This is a Matlab version of the David Blei's original implementation of Latent Dirichlet Allocation written in C.
http://www.cs.columbia.edu/~blei/lda-c/
The package includes a few API functions that internally calls the original C implementation by mex interface.
Compile the code with lda.make
function in Matlab before using the package.
Here is a quick usage example:
corpus = lda.load_corpus('ap/ap.dat');
[model, distribution] = lda.estimate(corpus, 'seeded', ...
'num_topics', 100, ...
'initial_alpha', 0.05);
distribution = lda.infer(corpus, model);
The corpus
is sparse row vectors of word count. corpus(d, w)
is a count
of word w
in document d
. The resulting distribution
contains row vectors
of topic weights for each document at each row.

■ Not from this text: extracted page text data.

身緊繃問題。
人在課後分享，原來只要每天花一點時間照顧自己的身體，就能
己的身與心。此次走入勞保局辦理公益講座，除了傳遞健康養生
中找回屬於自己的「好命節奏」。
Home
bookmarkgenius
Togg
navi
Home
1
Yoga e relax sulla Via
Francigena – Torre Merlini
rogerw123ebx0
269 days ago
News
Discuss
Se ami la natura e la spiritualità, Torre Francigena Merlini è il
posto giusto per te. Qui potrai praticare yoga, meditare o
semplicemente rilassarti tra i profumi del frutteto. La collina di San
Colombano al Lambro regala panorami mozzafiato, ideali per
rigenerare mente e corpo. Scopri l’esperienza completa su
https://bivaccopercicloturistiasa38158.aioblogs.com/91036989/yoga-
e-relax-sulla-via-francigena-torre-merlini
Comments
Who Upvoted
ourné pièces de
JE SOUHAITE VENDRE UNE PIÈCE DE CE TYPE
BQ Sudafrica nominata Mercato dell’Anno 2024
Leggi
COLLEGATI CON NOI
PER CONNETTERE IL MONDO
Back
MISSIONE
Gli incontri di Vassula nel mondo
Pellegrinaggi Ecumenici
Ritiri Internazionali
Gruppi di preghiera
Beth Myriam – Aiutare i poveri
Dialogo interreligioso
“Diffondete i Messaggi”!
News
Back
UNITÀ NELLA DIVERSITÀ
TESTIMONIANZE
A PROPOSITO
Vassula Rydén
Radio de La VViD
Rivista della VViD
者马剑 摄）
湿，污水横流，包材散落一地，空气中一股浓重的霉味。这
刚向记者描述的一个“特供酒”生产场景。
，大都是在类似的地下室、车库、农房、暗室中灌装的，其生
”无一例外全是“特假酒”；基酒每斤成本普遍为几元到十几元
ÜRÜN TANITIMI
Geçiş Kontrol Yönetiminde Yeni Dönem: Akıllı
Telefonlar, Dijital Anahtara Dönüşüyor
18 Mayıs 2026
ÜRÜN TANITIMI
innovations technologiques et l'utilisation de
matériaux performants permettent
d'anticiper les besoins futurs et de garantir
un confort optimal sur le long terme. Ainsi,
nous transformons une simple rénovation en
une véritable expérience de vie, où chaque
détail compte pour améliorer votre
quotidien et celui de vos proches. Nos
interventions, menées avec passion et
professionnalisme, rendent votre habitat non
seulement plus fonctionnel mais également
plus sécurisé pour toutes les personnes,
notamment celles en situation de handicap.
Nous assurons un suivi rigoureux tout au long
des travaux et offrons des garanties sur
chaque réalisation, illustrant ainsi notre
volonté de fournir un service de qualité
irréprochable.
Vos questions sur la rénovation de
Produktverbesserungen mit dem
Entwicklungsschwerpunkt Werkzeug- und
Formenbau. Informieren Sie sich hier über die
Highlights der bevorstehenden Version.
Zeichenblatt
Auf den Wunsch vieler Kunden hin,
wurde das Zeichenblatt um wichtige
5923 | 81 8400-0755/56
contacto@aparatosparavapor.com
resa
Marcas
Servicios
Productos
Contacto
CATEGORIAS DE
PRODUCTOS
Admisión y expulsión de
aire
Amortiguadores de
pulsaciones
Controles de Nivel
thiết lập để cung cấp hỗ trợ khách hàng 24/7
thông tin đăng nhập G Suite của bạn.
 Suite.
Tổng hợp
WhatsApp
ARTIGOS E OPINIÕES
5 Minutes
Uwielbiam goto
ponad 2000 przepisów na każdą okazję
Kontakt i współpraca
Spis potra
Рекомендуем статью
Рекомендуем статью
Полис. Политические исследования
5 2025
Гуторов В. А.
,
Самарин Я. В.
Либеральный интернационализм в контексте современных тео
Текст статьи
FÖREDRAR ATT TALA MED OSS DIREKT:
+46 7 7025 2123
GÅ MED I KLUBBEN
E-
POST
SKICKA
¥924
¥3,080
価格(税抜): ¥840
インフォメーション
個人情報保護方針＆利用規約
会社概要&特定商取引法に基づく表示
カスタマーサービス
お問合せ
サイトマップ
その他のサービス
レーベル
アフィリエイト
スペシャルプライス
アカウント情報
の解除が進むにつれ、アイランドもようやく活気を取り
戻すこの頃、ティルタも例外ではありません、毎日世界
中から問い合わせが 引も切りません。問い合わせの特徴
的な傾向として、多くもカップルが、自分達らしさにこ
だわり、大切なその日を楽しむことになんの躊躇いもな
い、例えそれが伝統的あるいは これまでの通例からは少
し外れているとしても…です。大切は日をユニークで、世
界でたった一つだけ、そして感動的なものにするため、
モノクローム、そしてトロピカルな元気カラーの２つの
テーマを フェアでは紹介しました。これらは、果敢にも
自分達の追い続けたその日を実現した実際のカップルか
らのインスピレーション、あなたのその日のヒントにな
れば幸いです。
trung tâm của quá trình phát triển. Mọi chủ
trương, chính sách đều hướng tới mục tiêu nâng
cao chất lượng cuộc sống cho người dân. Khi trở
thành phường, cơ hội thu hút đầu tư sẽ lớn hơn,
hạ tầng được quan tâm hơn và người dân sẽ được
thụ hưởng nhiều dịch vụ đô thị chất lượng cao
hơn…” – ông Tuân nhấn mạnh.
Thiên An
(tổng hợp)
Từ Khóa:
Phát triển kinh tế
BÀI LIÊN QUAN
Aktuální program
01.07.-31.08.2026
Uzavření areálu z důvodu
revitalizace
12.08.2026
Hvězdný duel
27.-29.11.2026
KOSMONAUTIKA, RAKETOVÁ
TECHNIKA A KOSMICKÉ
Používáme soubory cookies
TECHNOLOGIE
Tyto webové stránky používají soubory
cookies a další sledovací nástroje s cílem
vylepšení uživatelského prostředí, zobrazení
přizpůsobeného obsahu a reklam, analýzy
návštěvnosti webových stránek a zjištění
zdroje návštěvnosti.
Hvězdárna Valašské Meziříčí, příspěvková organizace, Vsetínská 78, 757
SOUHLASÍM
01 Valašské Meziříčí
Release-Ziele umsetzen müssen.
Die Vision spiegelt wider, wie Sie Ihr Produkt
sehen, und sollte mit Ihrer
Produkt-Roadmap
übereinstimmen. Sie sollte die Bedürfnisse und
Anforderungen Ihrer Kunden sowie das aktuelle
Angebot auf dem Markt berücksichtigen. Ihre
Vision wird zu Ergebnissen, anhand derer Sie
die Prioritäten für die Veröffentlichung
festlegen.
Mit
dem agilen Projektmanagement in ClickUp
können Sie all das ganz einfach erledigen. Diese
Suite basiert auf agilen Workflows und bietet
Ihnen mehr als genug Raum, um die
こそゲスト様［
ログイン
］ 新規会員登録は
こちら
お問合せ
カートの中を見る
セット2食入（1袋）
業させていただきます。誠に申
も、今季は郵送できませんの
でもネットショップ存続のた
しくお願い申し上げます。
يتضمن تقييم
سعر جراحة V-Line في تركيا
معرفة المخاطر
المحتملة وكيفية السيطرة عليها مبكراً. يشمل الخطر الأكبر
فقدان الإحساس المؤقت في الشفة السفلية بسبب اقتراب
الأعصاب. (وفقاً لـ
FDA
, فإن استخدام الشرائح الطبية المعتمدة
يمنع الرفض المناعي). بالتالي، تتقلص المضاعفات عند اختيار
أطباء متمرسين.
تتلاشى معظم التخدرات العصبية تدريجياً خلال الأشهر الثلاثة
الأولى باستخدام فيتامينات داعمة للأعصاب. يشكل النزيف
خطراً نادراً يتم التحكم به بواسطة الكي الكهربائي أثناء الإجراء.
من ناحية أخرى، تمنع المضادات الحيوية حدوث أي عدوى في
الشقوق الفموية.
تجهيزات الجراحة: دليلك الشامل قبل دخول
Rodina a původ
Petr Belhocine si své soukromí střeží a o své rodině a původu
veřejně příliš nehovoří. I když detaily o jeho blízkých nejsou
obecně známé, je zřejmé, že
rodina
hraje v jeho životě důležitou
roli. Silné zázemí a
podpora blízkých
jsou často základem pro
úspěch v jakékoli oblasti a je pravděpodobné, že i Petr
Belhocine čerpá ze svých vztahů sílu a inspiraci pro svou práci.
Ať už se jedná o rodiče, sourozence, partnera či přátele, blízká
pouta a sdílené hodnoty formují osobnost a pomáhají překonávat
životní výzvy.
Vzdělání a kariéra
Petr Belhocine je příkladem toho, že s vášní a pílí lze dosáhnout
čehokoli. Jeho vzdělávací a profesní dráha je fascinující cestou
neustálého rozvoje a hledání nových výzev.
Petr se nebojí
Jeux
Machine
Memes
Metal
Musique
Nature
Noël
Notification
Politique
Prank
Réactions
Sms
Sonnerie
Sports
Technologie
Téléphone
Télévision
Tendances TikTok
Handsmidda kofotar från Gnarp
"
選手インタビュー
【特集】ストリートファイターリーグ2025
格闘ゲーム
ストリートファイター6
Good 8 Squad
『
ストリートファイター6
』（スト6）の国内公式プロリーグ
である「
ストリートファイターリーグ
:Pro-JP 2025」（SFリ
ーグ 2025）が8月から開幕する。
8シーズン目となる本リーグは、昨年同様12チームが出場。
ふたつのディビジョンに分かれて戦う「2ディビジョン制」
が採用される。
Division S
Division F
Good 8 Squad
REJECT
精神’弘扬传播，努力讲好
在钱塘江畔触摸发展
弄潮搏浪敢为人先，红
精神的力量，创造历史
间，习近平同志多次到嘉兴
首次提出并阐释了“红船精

The same example is in the main.m
demo function.
All functions are scoped under lda
namespace.
estimate Run the EM algorithm to estimate topics and distribution.
infer Run inference on new samples using a learned LDA model.
load_corpus Load dataset in lda-c file format into a sparse matrix.
save_corpus Save dataset in lda-c file format from a sparse matrix.
make Build a mex file.
Check help
of each function for details.
The code may be redistributed under LGPL v2.1 license.